··· THE INPUT ···

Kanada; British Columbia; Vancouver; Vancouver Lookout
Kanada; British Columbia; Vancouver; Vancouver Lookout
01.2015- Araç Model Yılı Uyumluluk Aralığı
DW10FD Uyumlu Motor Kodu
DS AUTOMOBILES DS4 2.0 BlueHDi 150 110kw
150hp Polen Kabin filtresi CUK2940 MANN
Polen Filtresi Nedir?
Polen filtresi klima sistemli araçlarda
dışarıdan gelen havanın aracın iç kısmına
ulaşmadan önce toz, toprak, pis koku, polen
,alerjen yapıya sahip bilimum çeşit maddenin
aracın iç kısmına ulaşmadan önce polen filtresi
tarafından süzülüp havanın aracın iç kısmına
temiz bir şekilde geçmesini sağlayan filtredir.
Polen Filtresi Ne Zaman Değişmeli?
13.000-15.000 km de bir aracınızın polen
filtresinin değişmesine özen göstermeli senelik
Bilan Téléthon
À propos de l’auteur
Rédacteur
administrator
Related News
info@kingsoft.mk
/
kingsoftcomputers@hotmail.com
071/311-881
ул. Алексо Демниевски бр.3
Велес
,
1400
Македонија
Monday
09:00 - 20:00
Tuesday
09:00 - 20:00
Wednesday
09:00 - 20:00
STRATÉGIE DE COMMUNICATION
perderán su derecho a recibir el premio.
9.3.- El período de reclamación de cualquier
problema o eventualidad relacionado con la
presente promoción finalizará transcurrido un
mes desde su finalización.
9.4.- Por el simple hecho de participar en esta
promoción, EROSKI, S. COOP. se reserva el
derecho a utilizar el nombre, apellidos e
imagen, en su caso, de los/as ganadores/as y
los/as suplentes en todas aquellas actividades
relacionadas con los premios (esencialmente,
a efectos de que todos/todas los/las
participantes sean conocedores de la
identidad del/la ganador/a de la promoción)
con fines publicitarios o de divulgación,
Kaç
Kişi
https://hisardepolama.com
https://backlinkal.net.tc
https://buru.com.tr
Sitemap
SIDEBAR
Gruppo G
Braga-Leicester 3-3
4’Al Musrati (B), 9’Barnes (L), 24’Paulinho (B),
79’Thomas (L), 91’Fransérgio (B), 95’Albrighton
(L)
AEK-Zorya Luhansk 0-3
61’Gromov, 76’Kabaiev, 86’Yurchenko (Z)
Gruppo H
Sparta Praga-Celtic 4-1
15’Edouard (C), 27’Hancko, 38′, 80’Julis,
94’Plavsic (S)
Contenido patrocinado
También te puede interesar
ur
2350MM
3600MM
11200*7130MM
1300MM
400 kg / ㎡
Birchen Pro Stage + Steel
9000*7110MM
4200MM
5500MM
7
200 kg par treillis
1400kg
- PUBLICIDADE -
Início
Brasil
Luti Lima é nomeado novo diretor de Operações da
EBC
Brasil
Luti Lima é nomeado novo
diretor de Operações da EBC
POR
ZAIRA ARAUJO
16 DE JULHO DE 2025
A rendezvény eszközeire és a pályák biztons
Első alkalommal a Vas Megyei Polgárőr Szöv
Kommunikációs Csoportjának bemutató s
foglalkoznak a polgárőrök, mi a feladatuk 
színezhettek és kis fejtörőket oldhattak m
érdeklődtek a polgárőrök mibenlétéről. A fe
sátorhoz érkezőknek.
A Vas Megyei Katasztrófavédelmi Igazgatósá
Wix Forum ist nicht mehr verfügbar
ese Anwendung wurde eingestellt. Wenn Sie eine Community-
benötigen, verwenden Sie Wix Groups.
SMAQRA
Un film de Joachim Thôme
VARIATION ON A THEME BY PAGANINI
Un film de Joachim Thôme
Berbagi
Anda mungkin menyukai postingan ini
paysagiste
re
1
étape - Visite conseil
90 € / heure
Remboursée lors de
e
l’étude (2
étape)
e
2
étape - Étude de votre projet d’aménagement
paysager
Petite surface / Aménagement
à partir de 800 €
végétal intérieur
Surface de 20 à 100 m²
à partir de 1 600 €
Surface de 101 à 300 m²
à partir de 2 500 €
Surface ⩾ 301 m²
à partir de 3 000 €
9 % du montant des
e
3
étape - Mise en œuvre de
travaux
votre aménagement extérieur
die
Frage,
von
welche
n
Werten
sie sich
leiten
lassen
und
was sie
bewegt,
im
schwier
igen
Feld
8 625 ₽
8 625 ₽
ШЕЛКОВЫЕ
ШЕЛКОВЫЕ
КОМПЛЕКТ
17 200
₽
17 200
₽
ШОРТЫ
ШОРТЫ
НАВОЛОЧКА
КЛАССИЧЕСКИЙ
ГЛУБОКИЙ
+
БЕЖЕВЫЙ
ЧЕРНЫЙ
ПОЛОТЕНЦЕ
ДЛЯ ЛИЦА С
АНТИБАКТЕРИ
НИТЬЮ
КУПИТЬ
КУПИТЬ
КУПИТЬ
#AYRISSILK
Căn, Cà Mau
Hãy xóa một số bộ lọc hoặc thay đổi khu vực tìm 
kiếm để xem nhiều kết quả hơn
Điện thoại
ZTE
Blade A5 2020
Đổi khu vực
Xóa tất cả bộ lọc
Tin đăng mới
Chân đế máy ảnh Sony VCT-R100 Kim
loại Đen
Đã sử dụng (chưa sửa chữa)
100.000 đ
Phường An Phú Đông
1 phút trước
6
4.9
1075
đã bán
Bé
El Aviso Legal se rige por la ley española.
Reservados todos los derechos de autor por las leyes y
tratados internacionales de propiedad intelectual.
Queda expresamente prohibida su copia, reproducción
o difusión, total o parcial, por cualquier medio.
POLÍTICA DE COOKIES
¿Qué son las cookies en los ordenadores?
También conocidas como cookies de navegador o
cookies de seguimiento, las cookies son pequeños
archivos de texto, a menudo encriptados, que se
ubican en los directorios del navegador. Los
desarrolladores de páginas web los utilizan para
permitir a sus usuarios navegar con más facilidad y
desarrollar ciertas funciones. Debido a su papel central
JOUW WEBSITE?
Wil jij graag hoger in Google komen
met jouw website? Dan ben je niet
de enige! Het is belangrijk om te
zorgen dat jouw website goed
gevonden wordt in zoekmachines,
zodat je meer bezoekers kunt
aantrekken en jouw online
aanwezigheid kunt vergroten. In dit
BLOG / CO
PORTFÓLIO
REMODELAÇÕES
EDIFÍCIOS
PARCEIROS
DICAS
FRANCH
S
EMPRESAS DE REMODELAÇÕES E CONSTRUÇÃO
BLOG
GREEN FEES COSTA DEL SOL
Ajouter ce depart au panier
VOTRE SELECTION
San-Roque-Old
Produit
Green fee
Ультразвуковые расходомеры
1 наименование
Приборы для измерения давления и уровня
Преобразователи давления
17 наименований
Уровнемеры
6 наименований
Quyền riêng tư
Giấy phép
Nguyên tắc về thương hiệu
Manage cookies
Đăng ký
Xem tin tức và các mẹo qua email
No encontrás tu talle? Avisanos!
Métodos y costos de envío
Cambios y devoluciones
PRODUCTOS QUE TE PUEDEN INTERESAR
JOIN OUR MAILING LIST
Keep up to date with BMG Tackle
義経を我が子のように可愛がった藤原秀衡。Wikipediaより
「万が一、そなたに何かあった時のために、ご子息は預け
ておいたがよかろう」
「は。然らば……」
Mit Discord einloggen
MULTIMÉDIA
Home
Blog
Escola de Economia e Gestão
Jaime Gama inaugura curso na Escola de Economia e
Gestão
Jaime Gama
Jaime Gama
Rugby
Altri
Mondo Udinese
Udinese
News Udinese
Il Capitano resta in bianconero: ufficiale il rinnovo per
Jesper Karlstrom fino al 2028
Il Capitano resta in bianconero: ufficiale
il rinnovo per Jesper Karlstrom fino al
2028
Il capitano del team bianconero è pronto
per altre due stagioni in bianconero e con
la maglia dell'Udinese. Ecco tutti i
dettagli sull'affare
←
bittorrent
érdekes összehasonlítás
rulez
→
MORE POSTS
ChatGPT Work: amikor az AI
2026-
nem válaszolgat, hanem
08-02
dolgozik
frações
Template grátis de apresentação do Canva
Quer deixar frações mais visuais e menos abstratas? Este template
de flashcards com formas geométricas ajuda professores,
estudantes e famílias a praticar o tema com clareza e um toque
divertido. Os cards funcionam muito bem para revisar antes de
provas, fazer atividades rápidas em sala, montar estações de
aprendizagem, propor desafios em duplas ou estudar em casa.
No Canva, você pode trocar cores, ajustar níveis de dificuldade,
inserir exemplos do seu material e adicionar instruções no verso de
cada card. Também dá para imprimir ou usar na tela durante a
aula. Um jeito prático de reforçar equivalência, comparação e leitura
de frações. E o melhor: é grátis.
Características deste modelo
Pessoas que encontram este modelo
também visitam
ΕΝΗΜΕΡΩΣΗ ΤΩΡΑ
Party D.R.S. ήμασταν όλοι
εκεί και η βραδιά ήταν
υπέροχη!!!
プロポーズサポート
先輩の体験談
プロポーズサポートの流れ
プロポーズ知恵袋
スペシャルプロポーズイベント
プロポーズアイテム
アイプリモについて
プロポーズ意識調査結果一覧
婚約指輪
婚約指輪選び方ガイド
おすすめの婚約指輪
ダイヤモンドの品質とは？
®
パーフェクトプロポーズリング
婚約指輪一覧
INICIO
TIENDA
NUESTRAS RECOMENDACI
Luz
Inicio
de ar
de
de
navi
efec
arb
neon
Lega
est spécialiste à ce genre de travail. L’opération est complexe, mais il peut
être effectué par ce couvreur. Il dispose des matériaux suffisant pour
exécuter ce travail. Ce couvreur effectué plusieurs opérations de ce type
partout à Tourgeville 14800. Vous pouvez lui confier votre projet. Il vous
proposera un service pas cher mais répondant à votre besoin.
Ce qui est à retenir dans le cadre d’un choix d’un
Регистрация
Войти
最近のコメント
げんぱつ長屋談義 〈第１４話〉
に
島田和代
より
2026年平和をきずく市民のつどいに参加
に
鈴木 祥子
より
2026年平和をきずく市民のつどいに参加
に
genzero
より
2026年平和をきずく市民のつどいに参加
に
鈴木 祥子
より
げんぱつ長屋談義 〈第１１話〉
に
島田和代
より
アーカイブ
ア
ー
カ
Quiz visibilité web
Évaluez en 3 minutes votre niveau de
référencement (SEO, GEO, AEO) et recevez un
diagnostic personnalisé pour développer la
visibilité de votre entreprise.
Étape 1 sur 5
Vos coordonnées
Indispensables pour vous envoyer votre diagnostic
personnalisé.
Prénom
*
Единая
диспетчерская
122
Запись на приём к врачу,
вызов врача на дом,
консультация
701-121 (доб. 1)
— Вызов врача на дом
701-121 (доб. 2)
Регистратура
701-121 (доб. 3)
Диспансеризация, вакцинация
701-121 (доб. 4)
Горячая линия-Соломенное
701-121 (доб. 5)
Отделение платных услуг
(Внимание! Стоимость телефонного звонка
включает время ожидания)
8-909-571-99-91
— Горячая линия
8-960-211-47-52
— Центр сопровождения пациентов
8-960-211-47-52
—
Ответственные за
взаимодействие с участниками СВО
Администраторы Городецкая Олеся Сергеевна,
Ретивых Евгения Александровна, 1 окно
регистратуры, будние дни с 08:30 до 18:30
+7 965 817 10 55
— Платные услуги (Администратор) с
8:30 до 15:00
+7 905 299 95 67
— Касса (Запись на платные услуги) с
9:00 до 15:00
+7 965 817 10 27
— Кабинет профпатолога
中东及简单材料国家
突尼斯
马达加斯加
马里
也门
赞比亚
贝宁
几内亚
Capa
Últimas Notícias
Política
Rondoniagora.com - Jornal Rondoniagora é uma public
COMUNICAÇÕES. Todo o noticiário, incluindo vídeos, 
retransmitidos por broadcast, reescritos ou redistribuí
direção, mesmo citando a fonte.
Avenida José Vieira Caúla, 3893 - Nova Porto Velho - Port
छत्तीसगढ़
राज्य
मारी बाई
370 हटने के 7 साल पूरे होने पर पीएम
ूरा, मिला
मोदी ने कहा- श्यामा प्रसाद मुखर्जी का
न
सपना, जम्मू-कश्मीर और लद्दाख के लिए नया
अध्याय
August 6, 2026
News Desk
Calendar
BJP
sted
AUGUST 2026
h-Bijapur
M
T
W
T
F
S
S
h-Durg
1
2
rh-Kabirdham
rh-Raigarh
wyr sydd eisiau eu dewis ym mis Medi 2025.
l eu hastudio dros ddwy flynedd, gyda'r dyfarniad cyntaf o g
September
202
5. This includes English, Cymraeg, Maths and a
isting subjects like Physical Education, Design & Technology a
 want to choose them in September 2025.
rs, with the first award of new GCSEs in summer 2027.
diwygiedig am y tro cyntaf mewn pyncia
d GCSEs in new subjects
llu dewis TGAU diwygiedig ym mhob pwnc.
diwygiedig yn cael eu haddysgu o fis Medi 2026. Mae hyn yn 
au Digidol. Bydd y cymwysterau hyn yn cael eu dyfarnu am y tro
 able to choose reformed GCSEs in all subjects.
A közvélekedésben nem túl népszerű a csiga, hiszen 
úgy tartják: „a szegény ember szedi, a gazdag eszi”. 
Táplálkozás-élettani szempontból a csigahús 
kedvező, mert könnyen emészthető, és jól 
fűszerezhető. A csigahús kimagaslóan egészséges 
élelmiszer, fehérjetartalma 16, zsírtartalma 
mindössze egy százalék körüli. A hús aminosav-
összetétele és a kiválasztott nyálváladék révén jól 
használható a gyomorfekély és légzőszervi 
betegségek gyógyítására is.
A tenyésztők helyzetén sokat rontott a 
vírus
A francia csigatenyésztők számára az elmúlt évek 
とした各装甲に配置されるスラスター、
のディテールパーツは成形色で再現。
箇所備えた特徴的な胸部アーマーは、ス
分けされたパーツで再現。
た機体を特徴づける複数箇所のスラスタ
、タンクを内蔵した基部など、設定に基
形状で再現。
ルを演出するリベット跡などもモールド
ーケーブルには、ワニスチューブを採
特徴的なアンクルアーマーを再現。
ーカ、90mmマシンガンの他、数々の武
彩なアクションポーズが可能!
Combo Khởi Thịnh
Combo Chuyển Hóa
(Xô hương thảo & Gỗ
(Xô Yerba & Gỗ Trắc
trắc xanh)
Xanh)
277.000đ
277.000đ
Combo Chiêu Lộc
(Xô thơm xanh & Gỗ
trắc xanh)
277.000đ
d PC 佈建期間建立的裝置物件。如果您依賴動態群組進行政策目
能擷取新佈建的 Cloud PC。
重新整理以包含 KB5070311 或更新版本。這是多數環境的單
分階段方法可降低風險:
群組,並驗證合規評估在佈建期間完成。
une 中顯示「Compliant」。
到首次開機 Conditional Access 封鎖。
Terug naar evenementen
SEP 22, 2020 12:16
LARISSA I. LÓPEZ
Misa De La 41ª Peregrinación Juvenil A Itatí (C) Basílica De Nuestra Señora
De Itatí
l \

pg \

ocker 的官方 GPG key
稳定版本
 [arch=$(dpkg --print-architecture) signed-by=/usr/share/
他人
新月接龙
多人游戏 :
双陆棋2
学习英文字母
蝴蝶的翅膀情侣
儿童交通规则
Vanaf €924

···

■ **WORK TO BE COMPLETED**:
Output the stretch from the line containing "ocker 的官方 GPG key" through the end of the data as a JSON list of strings, one string per line, with blank lines left out.

■ **EXPECTED ANSWER**:
[
  "ocker 的官方 GPG key",
  "稳定版本",
  " [arch=$(dpkg --print-architecture) signed-by=/usr/share/",
  "他人",
  "新月接龙",
  "多人游戏 :",
  "双陆棋2",
  "学习英文字母",
  "蝴蝶的翅膀情侣",
  "儿童交通规则",
  "Vanaf €924"
]